### [TEXTAUSZUG]
────────────────
Mehr Therapien möglich
Ihm ist es zu verdanken, dass das seit Anfang 2015 bestehende Projekt zur komplementären und integrativen Medizin in der Pädiatrie weiter ausgebaut wird und dass das Kantonsspital Freiburg als erste Schweizer Klinik eine integrative Kindermedizin anbietet. Das therapeutische Spektrum umfasst aktuell neben pflanzlichen, homöopathischen und spezifisch-anthroposophischen Arzneimitteln vor allem äussere Anwendungen wie Wickel, Auflagen und Einreibungen, mit denen die konventionellen Therapien ergänzt und erweitert werden. Gerade die äusseren Anwendungen werden von den Eltern besonders geschätzt, da sie sich auch ideal für die Behandlung der Kinder zu Hause eignen.
Damit sollen die Selbstheilungskräfte des Organismus angeregt werden. Es gehe um eine Erweiterung des herkömmlichen Therapiespektrums, sagt Huber, und der integrative Ansatz ist für ihn dabei ganz zentral: Durch das Nebeneinander der verschiedenen Methoden erhält der Arzt mehr Behandlungsmöglichkeiten. Der Einsatz von komplementärmedizinischen Therapien und Arzneien kann den Verlauf der Krankheit günstig beeinflussen, einen Spitalaufenthalt verkürzen und die negativen Begleiterscheinungen der schulmedizinischen Medikamente lindern – oder letztere sogar überflüssig machen.
────────────────
### [DATENSATZAUSZÜGE]
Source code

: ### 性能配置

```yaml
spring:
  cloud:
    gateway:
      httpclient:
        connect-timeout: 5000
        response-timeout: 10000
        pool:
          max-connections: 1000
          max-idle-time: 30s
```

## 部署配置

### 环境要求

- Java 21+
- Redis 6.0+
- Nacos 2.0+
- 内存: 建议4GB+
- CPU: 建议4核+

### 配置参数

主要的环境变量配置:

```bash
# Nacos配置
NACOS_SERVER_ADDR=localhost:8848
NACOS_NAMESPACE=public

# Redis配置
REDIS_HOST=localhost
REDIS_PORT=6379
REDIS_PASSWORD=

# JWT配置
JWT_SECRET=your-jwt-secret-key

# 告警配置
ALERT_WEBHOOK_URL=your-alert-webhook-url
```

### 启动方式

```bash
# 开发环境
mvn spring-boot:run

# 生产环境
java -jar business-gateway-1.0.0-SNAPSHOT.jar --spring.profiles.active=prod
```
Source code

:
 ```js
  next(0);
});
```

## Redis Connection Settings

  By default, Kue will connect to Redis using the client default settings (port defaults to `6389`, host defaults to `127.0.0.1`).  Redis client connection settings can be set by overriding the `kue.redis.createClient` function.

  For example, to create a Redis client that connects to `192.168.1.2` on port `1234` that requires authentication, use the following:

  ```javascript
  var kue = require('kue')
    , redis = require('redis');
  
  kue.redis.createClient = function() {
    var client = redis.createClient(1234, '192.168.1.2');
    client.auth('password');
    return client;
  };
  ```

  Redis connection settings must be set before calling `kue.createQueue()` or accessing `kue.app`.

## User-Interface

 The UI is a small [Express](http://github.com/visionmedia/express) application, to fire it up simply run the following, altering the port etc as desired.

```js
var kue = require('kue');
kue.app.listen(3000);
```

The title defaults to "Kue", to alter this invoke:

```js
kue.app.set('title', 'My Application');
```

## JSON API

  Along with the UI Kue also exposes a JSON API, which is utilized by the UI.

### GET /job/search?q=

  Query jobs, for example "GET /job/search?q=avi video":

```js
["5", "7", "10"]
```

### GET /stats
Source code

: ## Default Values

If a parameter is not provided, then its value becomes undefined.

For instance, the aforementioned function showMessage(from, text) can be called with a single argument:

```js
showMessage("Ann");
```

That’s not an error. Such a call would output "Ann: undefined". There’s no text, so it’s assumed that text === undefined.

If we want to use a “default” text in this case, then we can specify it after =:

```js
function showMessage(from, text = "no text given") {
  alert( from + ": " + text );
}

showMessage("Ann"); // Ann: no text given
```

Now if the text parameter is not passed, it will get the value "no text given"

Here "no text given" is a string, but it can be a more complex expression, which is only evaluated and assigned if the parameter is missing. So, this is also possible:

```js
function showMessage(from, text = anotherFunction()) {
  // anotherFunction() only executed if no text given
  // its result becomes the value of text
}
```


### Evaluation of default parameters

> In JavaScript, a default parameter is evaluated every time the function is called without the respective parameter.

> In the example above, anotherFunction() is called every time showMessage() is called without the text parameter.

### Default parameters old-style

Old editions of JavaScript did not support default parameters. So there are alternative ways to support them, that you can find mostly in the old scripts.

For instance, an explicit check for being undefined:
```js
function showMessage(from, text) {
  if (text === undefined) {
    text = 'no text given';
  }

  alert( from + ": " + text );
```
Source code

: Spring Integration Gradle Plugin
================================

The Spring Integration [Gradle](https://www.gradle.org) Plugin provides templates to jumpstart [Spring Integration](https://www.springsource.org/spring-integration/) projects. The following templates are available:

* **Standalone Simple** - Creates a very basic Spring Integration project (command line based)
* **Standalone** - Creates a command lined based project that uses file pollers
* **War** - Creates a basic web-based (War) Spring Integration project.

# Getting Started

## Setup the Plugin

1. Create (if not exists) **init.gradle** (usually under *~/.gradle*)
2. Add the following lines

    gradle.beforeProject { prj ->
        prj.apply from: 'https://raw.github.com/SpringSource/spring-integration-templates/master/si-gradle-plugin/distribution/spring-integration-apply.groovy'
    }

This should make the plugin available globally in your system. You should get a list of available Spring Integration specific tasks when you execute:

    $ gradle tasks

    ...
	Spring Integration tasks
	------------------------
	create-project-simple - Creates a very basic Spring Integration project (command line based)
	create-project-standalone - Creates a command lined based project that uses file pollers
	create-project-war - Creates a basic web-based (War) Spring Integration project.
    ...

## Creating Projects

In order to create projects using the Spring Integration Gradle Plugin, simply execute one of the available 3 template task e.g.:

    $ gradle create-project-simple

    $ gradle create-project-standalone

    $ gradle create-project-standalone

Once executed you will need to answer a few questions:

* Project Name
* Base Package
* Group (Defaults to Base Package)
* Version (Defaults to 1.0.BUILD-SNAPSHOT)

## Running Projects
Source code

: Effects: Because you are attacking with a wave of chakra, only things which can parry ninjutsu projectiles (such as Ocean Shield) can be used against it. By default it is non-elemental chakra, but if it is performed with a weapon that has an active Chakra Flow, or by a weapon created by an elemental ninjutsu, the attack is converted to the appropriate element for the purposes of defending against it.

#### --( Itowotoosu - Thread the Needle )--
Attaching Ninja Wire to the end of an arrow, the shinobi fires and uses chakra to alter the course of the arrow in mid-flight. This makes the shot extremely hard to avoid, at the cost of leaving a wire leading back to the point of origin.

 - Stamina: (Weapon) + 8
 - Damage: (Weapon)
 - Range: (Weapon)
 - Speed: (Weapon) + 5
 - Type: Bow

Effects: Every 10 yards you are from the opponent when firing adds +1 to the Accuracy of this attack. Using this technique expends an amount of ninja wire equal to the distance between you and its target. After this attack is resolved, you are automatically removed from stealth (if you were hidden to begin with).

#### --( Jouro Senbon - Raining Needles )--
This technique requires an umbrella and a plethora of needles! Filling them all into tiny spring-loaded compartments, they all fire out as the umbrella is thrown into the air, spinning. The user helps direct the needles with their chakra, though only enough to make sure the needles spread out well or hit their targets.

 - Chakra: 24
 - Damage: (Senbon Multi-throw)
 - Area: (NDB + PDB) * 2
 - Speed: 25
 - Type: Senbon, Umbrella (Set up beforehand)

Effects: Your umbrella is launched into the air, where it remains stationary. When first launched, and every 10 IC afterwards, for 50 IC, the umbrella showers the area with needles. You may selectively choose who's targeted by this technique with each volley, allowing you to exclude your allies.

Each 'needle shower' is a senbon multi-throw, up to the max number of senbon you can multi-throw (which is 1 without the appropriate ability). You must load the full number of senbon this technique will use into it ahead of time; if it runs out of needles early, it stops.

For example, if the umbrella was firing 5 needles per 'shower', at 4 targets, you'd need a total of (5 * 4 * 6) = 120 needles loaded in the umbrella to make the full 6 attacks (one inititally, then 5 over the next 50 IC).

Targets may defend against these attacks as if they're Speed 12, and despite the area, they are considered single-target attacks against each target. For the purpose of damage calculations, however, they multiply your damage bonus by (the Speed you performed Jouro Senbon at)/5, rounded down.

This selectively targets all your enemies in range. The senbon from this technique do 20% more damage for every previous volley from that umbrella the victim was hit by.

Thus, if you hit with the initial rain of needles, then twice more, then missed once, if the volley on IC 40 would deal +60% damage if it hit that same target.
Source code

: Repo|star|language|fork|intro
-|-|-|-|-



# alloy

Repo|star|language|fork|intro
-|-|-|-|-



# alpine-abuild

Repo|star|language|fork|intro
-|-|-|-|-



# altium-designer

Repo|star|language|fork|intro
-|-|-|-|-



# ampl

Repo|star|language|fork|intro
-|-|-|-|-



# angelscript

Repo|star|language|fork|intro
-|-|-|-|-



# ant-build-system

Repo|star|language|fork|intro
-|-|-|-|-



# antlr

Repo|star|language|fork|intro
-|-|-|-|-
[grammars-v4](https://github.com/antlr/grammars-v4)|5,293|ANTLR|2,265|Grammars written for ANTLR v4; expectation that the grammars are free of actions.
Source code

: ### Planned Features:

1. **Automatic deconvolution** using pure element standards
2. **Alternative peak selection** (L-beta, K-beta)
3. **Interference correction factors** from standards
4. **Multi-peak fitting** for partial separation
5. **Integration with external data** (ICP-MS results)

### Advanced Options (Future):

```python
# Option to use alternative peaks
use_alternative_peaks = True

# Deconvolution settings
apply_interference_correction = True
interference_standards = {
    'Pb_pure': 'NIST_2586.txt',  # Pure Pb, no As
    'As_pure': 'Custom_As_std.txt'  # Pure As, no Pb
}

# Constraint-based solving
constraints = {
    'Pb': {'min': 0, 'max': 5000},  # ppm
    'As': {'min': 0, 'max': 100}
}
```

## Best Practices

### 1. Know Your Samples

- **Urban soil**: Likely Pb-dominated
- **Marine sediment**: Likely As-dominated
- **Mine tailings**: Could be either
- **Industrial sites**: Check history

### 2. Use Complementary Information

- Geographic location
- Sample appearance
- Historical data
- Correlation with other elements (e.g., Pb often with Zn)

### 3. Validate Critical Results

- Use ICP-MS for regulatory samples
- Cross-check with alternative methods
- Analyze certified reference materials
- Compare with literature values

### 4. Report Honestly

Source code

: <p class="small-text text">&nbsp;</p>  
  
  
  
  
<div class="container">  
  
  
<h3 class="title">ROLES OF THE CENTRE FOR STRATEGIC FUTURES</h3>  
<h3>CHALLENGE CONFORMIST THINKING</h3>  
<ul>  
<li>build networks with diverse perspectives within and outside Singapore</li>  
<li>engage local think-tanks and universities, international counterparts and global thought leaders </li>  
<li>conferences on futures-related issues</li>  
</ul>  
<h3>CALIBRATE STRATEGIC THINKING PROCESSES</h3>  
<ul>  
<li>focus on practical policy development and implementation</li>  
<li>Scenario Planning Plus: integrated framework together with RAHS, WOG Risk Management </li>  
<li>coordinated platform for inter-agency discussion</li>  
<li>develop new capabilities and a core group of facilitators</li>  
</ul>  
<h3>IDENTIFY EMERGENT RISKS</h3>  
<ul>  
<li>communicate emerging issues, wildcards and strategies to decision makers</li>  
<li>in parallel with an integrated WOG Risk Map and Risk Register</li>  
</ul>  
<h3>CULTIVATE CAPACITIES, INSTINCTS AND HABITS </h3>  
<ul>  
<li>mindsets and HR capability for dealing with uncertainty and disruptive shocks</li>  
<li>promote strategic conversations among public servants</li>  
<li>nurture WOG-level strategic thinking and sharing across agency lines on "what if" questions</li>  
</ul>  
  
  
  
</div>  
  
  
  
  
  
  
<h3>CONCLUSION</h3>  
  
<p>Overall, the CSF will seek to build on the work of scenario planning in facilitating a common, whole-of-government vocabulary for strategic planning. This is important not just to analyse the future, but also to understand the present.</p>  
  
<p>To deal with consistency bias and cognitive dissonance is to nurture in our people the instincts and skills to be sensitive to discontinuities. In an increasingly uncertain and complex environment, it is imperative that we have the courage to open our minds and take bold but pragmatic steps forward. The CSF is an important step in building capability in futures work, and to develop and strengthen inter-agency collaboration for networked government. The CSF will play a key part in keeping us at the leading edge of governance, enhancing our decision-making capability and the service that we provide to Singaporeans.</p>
────────────────
### [ARBEITSAUFTRAG]
Gib aus dem Textauszug über die integrative Kindermedizin alles von „Mehr Therapien möglich“ bis hinunter zu „zu Hause eignen.“ wortgetreu aus.

### [ERGEBNIS DER AUFGABE]
Mehr Therapien möglich
Ihm ist es zu verdanken, dass das seit Anfang 2015 bestehende Projekt zur komplementären und integrativen Medizin in der Pädiatrie weiter ausgebaut wird und dass das Kantonsspital Freiburg als erste Schweizer Klinik eine integrative Kindermedizin anbietet. Das therapeutische Spektrum umfasst aktuell neben pflanzlichen, homöopathischen und spezifisch-anthroposophischen Arzneimitteln vor allem äussere Anwendungen wie Wickel, Auflagen und Einreibungen, mit denen die konventionellen Therapien ergänzt und erweitert werden. Gerade die äusseren Anwendungen werden von den Eltern besonders geschätzt, da sie sich auch ideal für die Behandlung der Kinder zu Hause eignen.